__Exercise description__
Please set out the entries below as a Markdown table with two columns, Row for a running number and Line for each line's text, leaving out any blank lines.

----

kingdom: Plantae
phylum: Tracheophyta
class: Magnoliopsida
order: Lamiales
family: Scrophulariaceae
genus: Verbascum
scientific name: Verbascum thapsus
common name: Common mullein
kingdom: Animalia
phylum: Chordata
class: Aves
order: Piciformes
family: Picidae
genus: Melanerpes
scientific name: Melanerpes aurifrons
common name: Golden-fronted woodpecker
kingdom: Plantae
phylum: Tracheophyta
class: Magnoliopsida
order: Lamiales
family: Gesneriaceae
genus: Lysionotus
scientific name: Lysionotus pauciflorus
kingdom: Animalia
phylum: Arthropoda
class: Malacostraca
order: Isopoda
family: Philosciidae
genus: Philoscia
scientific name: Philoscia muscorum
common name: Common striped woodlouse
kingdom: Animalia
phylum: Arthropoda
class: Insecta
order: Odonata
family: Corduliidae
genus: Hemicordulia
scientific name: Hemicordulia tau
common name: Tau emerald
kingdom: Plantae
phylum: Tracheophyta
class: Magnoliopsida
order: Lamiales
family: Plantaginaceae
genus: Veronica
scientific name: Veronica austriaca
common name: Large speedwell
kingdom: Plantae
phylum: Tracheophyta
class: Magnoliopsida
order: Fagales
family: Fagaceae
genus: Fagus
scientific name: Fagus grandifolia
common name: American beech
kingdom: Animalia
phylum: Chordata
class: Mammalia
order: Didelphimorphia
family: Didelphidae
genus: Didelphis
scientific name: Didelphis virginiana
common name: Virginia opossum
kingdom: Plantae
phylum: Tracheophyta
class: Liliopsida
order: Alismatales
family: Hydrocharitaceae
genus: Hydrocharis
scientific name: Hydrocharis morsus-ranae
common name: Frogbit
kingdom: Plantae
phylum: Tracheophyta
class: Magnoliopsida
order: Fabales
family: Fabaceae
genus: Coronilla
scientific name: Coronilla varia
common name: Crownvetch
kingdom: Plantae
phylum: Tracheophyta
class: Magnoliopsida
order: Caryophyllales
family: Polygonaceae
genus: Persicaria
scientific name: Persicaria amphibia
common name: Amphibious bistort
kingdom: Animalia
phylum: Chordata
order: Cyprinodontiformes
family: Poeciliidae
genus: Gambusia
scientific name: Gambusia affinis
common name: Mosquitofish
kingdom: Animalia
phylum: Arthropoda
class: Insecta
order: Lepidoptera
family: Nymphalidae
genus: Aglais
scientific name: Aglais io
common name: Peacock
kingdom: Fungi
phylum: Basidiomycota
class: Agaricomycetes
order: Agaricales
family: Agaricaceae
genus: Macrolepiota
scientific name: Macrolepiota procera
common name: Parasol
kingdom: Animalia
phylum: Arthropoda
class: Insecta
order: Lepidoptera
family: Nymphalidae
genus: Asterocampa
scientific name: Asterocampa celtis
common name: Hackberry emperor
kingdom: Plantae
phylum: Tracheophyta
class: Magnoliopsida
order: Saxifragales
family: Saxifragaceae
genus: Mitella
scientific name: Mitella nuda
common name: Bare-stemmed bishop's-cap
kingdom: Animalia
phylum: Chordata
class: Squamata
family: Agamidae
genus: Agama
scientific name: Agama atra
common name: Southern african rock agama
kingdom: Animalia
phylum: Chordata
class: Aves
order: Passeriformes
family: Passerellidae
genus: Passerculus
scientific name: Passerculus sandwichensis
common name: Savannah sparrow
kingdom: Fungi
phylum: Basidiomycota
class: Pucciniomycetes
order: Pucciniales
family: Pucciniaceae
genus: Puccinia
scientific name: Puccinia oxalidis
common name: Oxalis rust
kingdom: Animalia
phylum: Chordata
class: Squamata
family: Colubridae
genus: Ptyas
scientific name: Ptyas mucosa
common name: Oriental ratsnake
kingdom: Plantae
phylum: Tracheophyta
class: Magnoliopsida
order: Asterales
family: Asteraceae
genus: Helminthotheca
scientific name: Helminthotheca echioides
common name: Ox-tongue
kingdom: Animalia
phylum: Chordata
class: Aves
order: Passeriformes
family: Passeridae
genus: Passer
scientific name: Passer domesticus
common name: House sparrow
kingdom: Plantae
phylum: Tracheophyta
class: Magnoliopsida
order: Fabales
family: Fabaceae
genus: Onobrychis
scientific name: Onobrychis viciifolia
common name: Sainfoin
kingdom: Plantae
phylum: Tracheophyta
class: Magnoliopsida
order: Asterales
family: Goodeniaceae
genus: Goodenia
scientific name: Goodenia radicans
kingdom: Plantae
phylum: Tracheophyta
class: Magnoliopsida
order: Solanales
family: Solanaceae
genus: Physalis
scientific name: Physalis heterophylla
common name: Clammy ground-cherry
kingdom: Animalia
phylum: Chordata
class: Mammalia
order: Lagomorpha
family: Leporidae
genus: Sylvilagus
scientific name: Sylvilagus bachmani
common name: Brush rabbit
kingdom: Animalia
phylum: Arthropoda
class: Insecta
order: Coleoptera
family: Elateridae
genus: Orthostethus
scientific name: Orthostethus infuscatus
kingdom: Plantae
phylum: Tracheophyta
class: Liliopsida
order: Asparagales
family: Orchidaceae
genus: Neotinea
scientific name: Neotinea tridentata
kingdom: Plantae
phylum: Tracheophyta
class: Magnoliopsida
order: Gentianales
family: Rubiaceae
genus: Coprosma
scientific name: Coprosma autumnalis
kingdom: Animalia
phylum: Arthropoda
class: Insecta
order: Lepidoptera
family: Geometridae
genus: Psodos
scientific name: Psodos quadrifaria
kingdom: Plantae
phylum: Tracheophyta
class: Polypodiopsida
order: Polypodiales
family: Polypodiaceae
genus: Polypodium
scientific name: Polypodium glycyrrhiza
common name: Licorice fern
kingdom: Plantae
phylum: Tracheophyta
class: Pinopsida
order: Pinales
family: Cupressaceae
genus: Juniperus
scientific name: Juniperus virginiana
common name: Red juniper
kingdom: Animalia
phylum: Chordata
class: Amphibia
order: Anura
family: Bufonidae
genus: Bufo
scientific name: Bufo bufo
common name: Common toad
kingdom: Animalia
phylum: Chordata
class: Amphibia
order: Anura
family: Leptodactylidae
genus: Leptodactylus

----

__Written response__
| Row | Line |
|---|---|
| 1 | kingdom: Plantae |
| 2 | phylum: Tracheophyta |
| 3 | class: Magnoliopsida |
| 4 | order: Lamiales |
| 5 | family: Scrophulariaceae |
| 6 | genus: Verbascum |
| 7 | scientific name: Verbascum thapsus |
| 8 | common name: Common mullein |
| 9 | kingdom: Animalia |
| 10 | phylum: Chordata |
| 11 | class: Aves |
| 12 | order: Piciformes |
| 13 | family: Picidae |
| 14 | genus: Melanerpes |
| 15 | scientific name: Melanerpes aurifrons |
| 16 | common name: Golden-fronted woodpecker |
| 17 | kingdom: Plantae |
| 18 | phylum: Tracheophyta |
| 19 | class: Magnoliopsida |
| 20 | order: Lamiales |
| 21 | family: Gesneriaceae |
| 22 | genus: Lysionotus |
| 23 | scientific name: Lysionotus pauciflorus |
| 24 | kingdom: Animalia |
| 25 | phylum: Arthropoda |
| 26 | class: Malacostraca |
| 27 | order: Isopoda |
| 28 | family: Philosciidae |
| 29 | genus: Philoscia |
| 30 | scientific name: Philoscia muscorum |
| 31 | common name: Common striped woodlouse |
| 32 | kingdom: Animalia |
| 33 | phylum: Arthropoda |
| 34 | class: Insecta |
| 35 | order: Odonata |
| 36 | family: Corduliidae |
| 37 | genus: Hemicordulia |
| 38 | scientific name: Hemicordulia tau |
| 39 | common name: Tau emerald |
| 40 | kingdom: Plantae |
| 41 | phylum: Tracheophyta |
| 42 | class: Magnoliopsida |
| 43 | order: Lamiales |
| 44 | family: Plantaginaceae |
| 45 | genus: Veronica |
| 46 | scientific name: Veronica austriaca |
| 47 | common name: Large speedwell |
| 48 | kingdom: Plantae |
| 49 | phylum: Tracheophyta |
| 50 | class: Magnoliopsida |
| 51 | order: Fagales |
| 52 | family: Fagaceae |
| 53 | genus: Fagus |
| 54 | scientific name: Fagus grandifolia |
| 55 | common name: American beech |
| 56 | kingdom: Animalia |
| 57 | phylum: Chordata |
| 58 | class: Mammalia |
| 59 | order: Didelphimorphia |
| 60 | family: Didelphidae |
| 61 | genus: Didelphis |
| 62 | scientific name: Didelphis virginiana |
| 63 | common name: Virginia opossum |
| 64 | kingdom: Plantae |
| 65 | phylum: Tracheophyta |
| 66 | class: Liliopsida |
| 67 | order: Alismatales |
| 68 | family: Hydrocharitaceae |
| 69 | genus: Hydrocharis |
| 70 | scientific name: Hydrocharis morsus-ranae |
| 71 | common name: Frogbit |
| 72 | kingdom: Plantae |
| 73 | phylum: Tracheophyta |
| 74 | class: Magnoliopsida |
| 75 | order: Fabales |
| 76 | family: Fabaceae |
| 77 | genus: Coronilla |
| 78 | scientific name: Coronilla varia |
| 79 | common name: Crownvetch |
| 80 | kingdom: Plantae |
| 81 | phylum: Tracheophyta |
| 82 | class: Magnoliopsida |
| 83 | order: Caryophyllales |
| 84 | family: Polygonaceae |
| 85 | genus: Persicaria |
| 86 | scientific name: Persicaria amphibia |
| 87 | common name: Amphibious bistort |
| 88 | kingdom: Animalia |
| 89 | phylum: Chordata |
| 90 | order: Cyprinodontiformes |
| 91 | family: Poeciliidae |
| 92 | genus: Gambusia |
| 93 | scientific name: Gambusia affinis |
| 94 | common name: Mosquitofish |
| 95 | kingdom: Animalia |
| 96 | phylum: Arthropoda |
| 97 | class: Insecta |
| 98 | order: Lepidoptera |
| 99 | family: Nymphalidae |
| 100 | genus: Aglais |
| 101 | scientific name: Aglais io |
| 102 | common name: Peacock |
| 103 | kingdom: Fungi |
| 104 | phylum: Basidiomycota |
| 105 | class: Agaricomycetes |
| 106 | order: Agaricales |
| 107 | family: Agaricaceae |
| 108 | genus: Macrolepiota |
| 109 | scientific name: Macrolepiota procera |
| 110 | common name: Parasol |
| 111 | kingdom: Animalia |
| 112 | phylum: Arthropoda |
| 113 | class: Insecta |
| 114 | order: Lepidoptera |
| 115 | family: Nymphalidae |
| 116 | genus: Asterocampa |
| 117 | scientific name: Asterocampa celtis |
| 118 | common name: Hackberry emperor |
| 119 | kingdom: Plantae |
| 120 | phylum: Tracheophyta |
| 121 | class: Magnoliopsida |
| 122 | order: Saxifragales |
| 123 | family: Saxifragaceae |
| 124 | genus: Mitella |
| 125 | scientific name: Mitella nuda |
| 126 | common name: Bare-stemmed bishop's-cap |
| 127 | kingdom: Animalia |
| 128 | phylum: Chordata |
| 129 | class: Squamata |
| 130 | family: Agamidae |
| 131 | genus: Agama |
| 132 | scientific name: Agama atra |
| 133 | common name: Southern african rock agama |
| 134 | kingdom: Animalia |
| 135 | phylum: Chordata |
| 136 | class: Aves |
| 137 | order: Passeriformes |
| 138 | family: Passerellidae |
| 139 | genus: Passerculus |
| 140 | scientific name: Passerculus sandwichensis |
| 141 | common name: Savannah sparrow |
| 142 | kingdom: Fungi |
| 143 | phylum: Basidiomycota |
| 144 | class: Pucciniomycetes |
| 145 | order: Pucciniales |
| 146 | family: Pucciniaceae |
| 147 | genus: Puccinia |
| 148 | scientific name: Puccinia oxalidis |
| 149 | common name: Oxalis rust |
| 150 | kingdom: Animalia |
| 151 | phylum: Chordata |
| 152 | class: Squamata |
| 153 | family: Colubridae |
| 154 | genus: Ptyas |
| 155 | scientific name: Ptyas mucosa |
| 156 | common name: Oriental ratsnake |
| 157 | kingdom: Plantae |
| 158 | phylum: Tracheophyta |
| 159 | class: Magnoliopsida |
| 160 | order: Asterales |
| 161 | family: Asteraceae |
| 162 | genus: Helminthotheca |
| 163 | scientific name: Helminthotheca echioides |
| 164 | common name: Ox-tongue |
| 165 | kingdom: Animalia |
| 166 | phylum: Chordata |
| 167 | class: Aves |
| 168 | order: Passeriformes |
| 169 | family: Passeridae |
| 170 | genus: Passer |
| 171 | scientific name: Passer domesticus |
| 172 | common name: House sparrow |
| 173 | kingdom: Plantae |
| 174 | phylum: Tracheophyta |
| 175 | class: Magnoliopsida |
| 176 | order: Fabales |
| 177 | family: Fabaceae |
| 178 | genus: Onobrychis |
| 179 | scientific name: Onobrychis viciifolia |
| 180 | common name: Sainfoin |
| 181 | kingdom: Plantae |
| 182 | phylum: Tracheophyta |
| 183 | class: Magnoliopsida |
| 184 | order: Asterales |
| 185 | family: Goodeniaceae |
| 186 | genus: Goodenia |
| 187 | scientific name: Goodenia radicans |
| 188 | kingdom: Plantae |
| 189 | phylum: Tracheophyta |
| 190 | class: Magnoliopsida |
| 191 | order: Solanales |
| 192 | family: Solanaceae |
| 193 | genus: Physalis |
| 194 | scientific name: Physalis heterophylla |
| 195 | common name: Clammy ground-cherry |
| 196 | kingdom: Animalia |
| 197 | phylum: Chordata |
| 198 | class: Mammalia |
| 199 | order: Lagomorpha |
| 200 | family: Leporidae |
| 201 | genus: Sylvilagus |
| 202 | scientific name: Sylvilagus bachmani |
| 203 | common name: Brush rabbit |
| 204 | kingdom: Animalia |
| 205 | phylum: Arthropoda |
| 206 | class: Insecta |
| 207 | order: Coleoptera |
| 208 | family: Elateridae |
| 209 | genus: Orthostethus |
| 210 | scientific name: Orthostethus infuscatus |
| 211 | kingdom: Plantae |
| 212 | phylum: Tracheophyta |
| 213 | class: Liliopsida |
| 214 | order: Asparagales |
| 215 | family: Orchidaceae |
| 216 | genus: Neotinea |
| 217 | scientific name: Neotinea tridentata |
| 218 | kingdom: Plantae |
| 219 | phylum: Tracheophyta |
| 220 | class: Magnoliopsida |
| 221 | order: Gentianales |
| 222 | family: Rubiaceae |
| 223 | genus: Coprosma |
| 224 | scientific name: Coprosma autumnalis |
| 225 | kingdom: Animalia |
| 226 | phylum: Arthropoda |
| 227 | class: Insecta |
| 228 | order: Lepidoptera |
| 229 | family: Geometridae |
| 230 | genus: Psodos |
| 231 | scientific name: Psodos quadrifaria |
| 232 | kingdom: Plantae |
| 233 | phylum: Tracheophyta |
| 234 | class: Polypodiopsida |
| 235 | order: Polypodiales |
| 236 | family: Polypodiaceae |
| 237 | genus: Polypodium |
| 238 | scientific name: Polypodium glycyrrhiza |
| 239 | common name: Licorice fern |
| 240 | kingdom: Plantae |
| 241 | phylum: Tracheophyta |
| 242 | class: Pinopsida |
| 243 | order: Pinales |
| 244 | family: Cupressaceae |
| 245 | genus: Juniperus |
| 246 | scientific name: Juniperus virginiana |
| 247 | common name: Red juniper |
| 248 | kingdom: Animalia |
| 249 | phylum: Chordata |
| 250 | class: Amphibia |
| 251 | order: Anura |
| 252 | family: Bufonidae |
| 253 | genus: Bufo |
| 254 | scientific name: Bufo bufo |
| 255 | common name: Common toad |
| 256 | kingdom: Animalia |
| 257 | phylum: Chordata |
| 258 | class: Amphibia |
| 259 | order: Anura |
| 260 | family: Leptodactylidae |
| 261 | genus: Leptodactylus |